**INPUT RECORDS:**
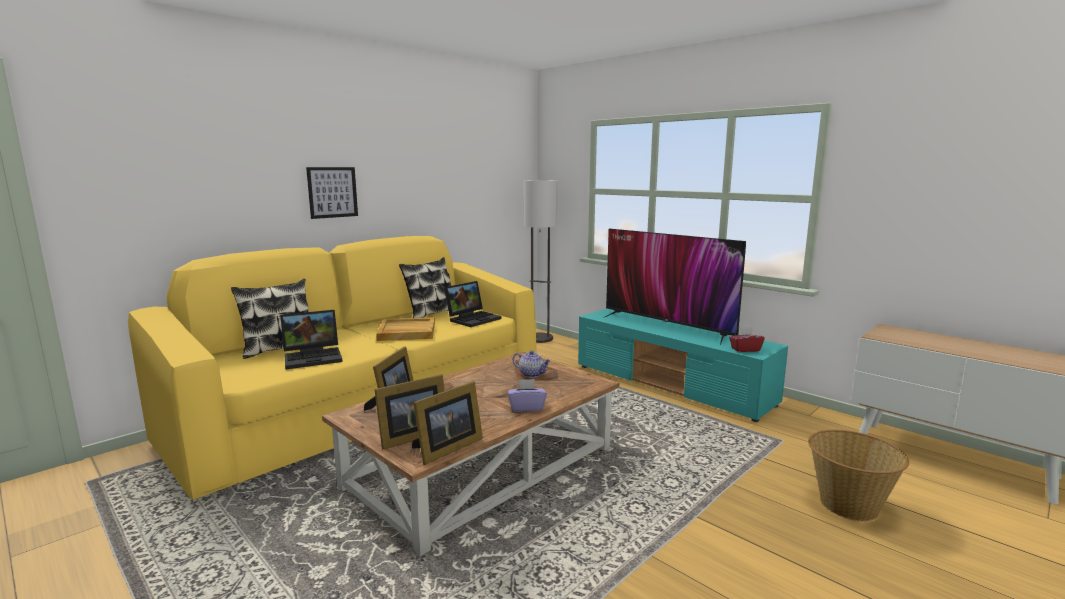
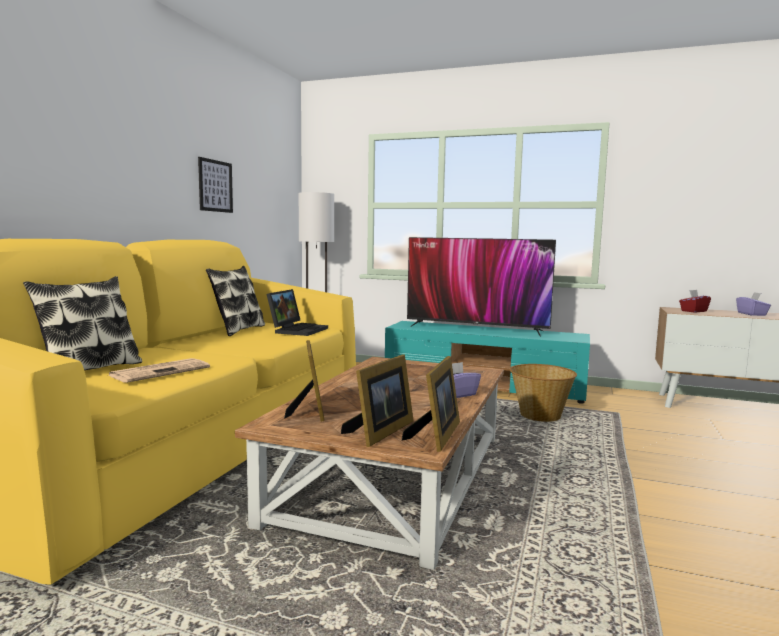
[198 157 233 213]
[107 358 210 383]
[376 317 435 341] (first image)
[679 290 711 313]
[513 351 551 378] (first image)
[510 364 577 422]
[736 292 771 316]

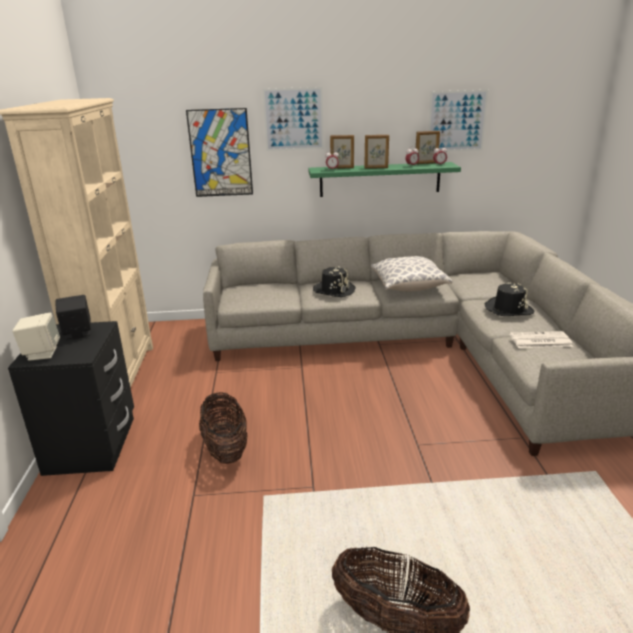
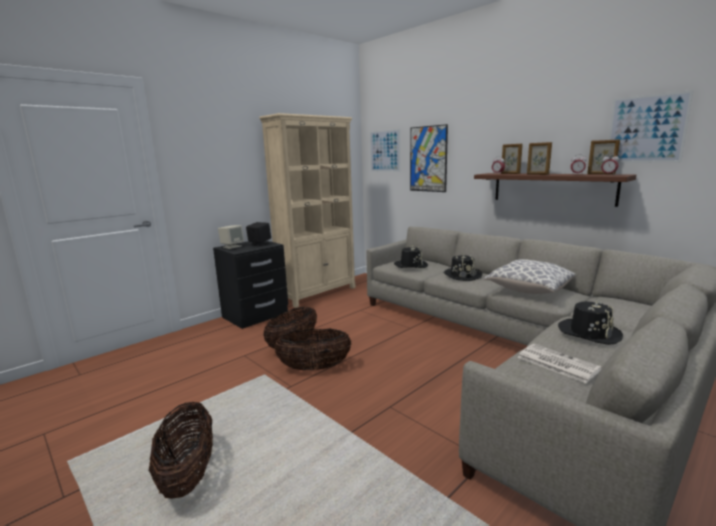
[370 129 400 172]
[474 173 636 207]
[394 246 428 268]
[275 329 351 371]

**PROBLEM DESCRIPTION:** What is needed is a word-for-word restatement of the lines from the one holding "[376 317 435 341] (first image)" to the final line of the data above, inclusive, without any pictures.

**THE COMPLETED TASK:**
[376 317 435 341] (first image)
[679 290 711 313]
[513 351 551 378] (first image)
[510 364 577 422]
[736 292 771 316]

[370 129 400 172]
[474 173 636 207]
[394 246 428 268]
[275 329 351 371]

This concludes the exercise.